Trial Design Aims to Yield Definitive Results
In the trial, 75 people with moderate to advanced Parkinson's disease will be randomly assigned to receive daily doses of 150 mg of nilotinib, 300 mg of nilotinib or placebo for six months. Participants will be closely monitored throughout the dosing period and for 8 weeks after all treatments are stopped to gain insights into nilotinib's safety and tolerability, and to determine the maximum dose tolerated. If outcomes provide conclusive safety data, a second funded trial will test nilotinib in a group of 60 people with early PD for 12 months at the highest tolerated daily dose of niltotinib versus placebo.
Trial participants will complete motor, cognitive and biological (i.e., blood and spinal fluid) tests, providing data for investigators to evaluate the potential impact of nilotinib on the target pathway, as well as on c-Abl biology and Parkinson's symptoms and/or disease progression.
MJFF has collaborated with the Van Andel Research Institute (VARI) of Grand Rapids, Michigan, and The Cure Parkinson's Trust (CPT) of London, United Kingdom, on the clinical development of nilotinib toward the launch of this clinical trial.

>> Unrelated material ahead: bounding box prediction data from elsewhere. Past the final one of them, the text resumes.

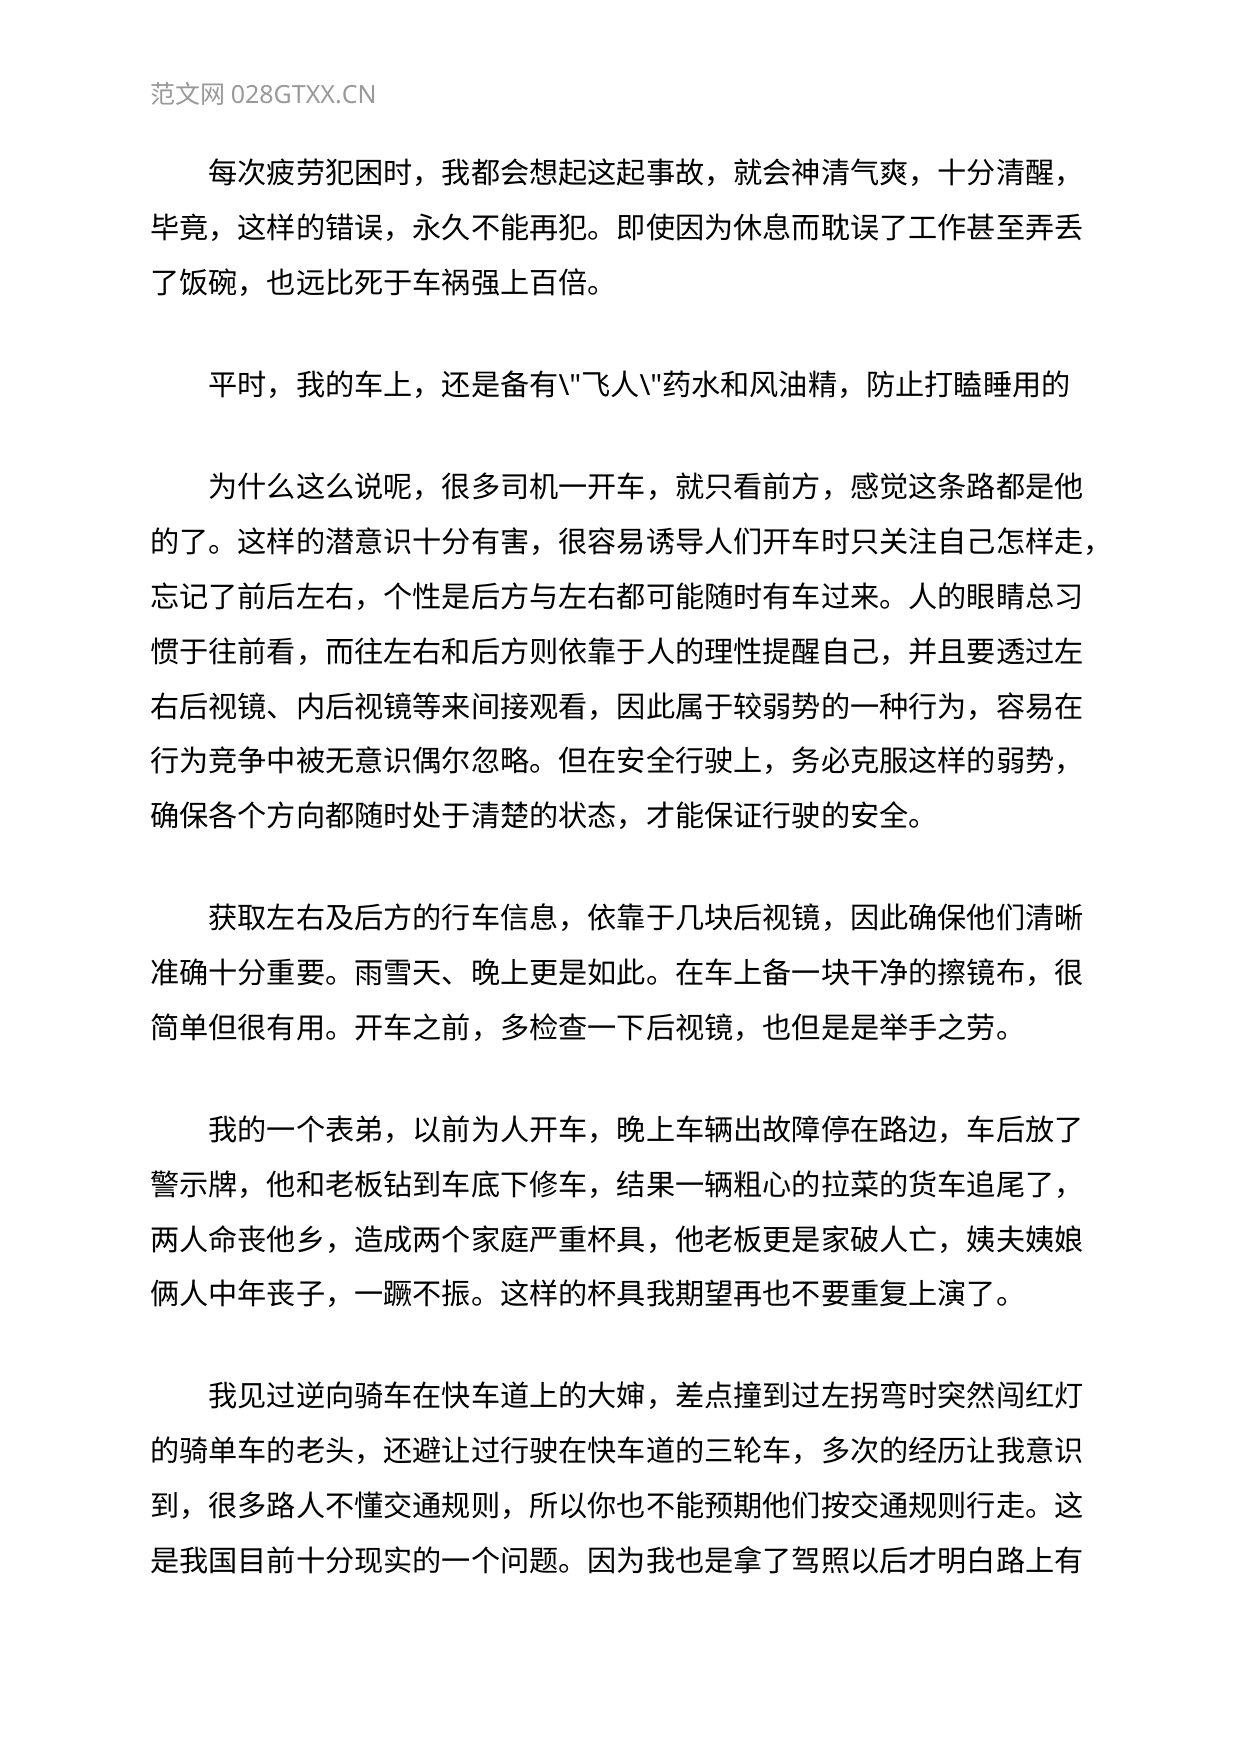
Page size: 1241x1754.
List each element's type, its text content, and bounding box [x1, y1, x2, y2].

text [150, 1373, 1090, 1580]
text 平时，我的车上，还是备有\"飞人\"药水和风油精，防止打瞌睡用的 [150, 362, 1090, 404]
text 每次疲劳犯困时，我都会想起这起事故，就会神清气爽，十分清醒，毕竟，这样的错误，永久不能再犯。即使因为休息而耽误了工作甚至弄丢了饭碗，也远比死于车祸强上百倍。 [150, 150, 1090, 302]
text 为什么这么说呢，很多司机一开车，就只看前方，感觉这条路都是他的了。这样的潜意识十分有害，很容易诱导人们开车时只关注自己怎样走，忘记了前后左右，个性是后方与左右都可能随时有车过来。人的眼睛总习惯于往前看，而往左右和后方则依靠于人的理性提醒自己，并且要透过左右后视镜、内后视镜等来间接观看，因此属于较弱势的一种行为，容易在行为竞争中被无意识偶尔忽略。但在安全行驶上，务必克服这样的弱势，确保各个方向都随时处于清楚的状态，才能保证行驶的安全。 [150, 463, 1090, 835]
text 获取左右及后方的行车信息，依靠于几块后视镜，因此确保他们清晰准确十分重要。雨雪天、晚上更是如此。在车上备一块干净的擦镜布，很简单但很有用。开车之前，多检查一下后视镜，也但是是举手之劳。 [150, 895, 1090, 1047]
text 我的一个表弟，以前为人开车，晚上车辆出故障停在路边，车后放了警示牌，他和老板钻到车底下修车，结果一辆粗心的拉菜的货车追尾了，两人命丧他乡，造成两个家庭严重杯具，他老板更是家破人亡，姨夫姨娘俩人中年丧子，一蹶不振。这样的杯具我期望再也不要重复上演了。 [150, 1106, 1090, 1313]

Partial funding for the trial has been generously provided through an anonymous leadership gift from a family living with Parkinson's disease, as well as contributions from the Demoucelle Parkinson Charity (Belgium) and The Parkinson Alliance (Kingston, New Jersey). Study leadership is working to secure in-kind donation of drug and placebo for use in the trial.
Recruitment is anticipated to begin in September 2017. Patients interested in participating should create a profile on Fox Trial Finder (www.foxtrialfinder.org) to be notified when enrollment opens if they are a likely match for this study or others in need of research volunteers.
The Promise of Repurposed Therapies to Accelerate Parkinson's Drug Development
Nilotinib is one of many examples of a repurposed (or repositioned) drug for Parkinson's. Repurposing is a promising and relatively efficient way to seed the pipeline of drugs by taking an exisiting medicine approved by the FDA to treat one condition and using it to treat another. Repurposed drugs can usually skip Phase I clinical testing because they are already proven safe in human volunteers. However, Phase II and Phase III trials are required to rigorously evaluate the safety, tolerability and efficacy of these treatments in people with Parkinson's.
Repurposing c-Abl compounds, such as nilotinib, within the context of Parkinson's disease is an area of increasing research focus. The MJFF-funded nilotinib trial joins others currently in the recruiting and planning stages. Multiple concurrent trials such as these can provide more data to speed conclusions about a drug's therapeutic potential.
It is important for researchers to conclusively demonstrate repurposed therapies are effective in Parkinson's, and more critically, that they are safe for people with PD to take long term. Patients and clinicians are urged to wait for additional data before adding nilotinib or any other repurposed treatments to their regimen.